Aim of the exercise
Throughout the listing below, show every line in which "CIRCLE" occurs.
__________
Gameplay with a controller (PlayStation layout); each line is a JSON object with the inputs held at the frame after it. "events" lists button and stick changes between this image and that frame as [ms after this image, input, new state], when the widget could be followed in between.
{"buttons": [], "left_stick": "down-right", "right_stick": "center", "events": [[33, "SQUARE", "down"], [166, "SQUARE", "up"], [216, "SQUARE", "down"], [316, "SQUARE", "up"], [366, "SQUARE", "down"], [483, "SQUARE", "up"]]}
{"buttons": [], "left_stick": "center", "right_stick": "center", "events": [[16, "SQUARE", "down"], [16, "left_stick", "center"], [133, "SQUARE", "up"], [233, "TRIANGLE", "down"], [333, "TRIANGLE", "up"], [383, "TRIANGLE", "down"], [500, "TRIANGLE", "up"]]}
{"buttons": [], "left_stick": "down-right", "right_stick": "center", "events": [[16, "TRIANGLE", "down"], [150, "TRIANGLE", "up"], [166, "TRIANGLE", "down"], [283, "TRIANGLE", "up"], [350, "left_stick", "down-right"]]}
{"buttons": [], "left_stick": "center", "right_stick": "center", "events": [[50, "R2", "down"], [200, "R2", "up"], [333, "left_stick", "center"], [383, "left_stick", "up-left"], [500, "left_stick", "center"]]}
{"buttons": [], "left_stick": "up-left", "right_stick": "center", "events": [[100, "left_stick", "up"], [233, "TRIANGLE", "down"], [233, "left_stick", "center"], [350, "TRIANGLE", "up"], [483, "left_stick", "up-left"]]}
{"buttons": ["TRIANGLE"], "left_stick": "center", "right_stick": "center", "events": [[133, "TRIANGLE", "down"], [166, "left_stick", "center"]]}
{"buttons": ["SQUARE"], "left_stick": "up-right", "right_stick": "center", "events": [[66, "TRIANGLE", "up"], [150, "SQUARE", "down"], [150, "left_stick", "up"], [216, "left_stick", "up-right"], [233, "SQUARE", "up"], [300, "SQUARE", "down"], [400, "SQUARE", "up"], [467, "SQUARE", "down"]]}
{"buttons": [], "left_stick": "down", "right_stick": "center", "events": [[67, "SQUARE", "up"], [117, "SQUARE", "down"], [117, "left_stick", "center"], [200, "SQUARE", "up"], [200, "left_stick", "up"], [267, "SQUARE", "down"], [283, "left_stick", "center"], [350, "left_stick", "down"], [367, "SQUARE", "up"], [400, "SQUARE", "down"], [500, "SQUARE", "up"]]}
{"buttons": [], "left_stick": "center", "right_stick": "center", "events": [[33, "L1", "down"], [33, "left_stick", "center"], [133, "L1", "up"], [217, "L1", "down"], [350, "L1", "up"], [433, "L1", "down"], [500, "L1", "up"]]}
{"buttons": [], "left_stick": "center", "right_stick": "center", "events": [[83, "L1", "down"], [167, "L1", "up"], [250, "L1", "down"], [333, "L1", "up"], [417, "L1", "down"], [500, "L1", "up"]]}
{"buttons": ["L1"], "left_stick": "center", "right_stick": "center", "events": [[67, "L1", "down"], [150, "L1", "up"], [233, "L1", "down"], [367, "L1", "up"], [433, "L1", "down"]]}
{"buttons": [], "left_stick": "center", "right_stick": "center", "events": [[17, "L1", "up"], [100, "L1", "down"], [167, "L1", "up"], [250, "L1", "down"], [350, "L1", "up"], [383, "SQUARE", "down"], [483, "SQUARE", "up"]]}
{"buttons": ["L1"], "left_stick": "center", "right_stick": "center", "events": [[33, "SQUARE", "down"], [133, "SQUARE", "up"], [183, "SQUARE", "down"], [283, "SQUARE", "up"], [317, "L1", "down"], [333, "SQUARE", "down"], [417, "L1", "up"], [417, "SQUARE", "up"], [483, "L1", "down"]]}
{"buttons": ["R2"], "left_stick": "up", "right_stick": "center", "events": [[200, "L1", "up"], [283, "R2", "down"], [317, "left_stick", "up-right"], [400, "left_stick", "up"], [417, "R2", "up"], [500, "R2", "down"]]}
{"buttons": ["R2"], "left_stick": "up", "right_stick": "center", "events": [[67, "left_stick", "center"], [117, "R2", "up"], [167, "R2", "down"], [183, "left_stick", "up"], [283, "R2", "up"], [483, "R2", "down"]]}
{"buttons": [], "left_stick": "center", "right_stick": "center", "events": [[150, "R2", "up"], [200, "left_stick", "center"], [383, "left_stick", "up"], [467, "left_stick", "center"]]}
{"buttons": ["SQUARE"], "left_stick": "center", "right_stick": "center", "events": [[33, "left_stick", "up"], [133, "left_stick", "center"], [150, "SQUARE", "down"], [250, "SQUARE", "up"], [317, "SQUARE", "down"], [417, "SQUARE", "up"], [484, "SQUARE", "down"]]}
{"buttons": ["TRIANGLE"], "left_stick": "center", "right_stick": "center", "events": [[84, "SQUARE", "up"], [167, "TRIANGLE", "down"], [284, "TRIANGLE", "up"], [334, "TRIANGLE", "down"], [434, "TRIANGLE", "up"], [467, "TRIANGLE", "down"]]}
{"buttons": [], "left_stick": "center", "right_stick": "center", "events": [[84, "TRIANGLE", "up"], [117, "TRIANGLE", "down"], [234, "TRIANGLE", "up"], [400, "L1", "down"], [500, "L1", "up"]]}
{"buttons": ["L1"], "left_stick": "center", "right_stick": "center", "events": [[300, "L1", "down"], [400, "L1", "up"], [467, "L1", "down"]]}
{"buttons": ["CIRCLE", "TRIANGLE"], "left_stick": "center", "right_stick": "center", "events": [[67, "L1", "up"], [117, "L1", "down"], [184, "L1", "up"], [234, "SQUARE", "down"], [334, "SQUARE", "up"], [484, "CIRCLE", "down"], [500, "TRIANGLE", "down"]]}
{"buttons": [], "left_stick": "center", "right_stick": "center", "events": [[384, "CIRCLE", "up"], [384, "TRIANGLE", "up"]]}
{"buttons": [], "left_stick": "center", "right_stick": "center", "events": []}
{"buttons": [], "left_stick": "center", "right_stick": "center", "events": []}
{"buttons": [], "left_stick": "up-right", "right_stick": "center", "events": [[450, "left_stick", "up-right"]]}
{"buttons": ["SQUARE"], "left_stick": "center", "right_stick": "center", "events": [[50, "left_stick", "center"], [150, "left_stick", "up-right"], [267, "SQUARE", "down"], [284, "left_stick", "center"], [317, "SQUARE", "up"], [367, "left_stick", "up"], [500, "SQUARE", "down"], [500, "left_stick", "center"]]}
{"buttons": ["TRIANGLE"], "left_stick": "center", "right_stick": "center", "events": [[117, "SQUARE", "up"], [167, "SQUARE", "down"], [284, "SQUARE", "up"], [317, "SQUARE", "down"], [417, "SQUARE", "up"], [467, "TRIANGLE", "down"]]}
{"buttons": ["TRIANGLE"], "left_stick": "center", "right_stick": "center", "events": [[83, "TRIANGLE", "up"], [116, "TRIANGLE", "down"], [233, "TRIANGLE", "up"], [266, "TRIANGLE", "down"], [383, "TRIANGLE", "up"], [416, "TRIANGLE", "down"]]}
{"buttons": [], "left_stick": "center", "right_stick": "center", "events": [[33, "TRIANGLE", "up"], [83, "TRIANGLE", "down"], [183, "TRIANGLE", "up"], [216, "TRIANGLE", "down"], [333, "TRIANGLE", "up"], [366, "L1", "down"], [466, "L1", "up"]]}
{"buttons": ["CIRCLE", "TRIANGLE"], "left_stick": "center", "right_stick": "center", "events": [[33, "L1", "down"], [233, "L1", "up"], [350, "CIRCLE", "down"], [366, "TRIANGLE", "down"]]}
__________
Output below
{"buttons": ["CIRCLE", "TRIANGLE"], "left_stick": "center", "right_stick": "center", "events": [[67, "L1", "up"], [117, "L1", "down"], [184, "L1", "up"], [234, "SQUARE", "down"], [334, "SQUARE", "up"], [484, "CIRCLE", "down"], [500, "TRIANGLE", "down"]]}
{"buttons": [], "left_stick": "center", "right_stick": "center", "events": [[384, "CIRCLE", "up"], [384, "TRIANGLE", "up"]]}
{"buttons": ["CIRCLE", "TRIANGLE"], "left_stick": "center", "right_stick": "center", "events": [[33, "L1", "down"], [233, "L1", "up"], [350, "CIRCLE", "down"], [366, "TRIANGLE", "down"]]}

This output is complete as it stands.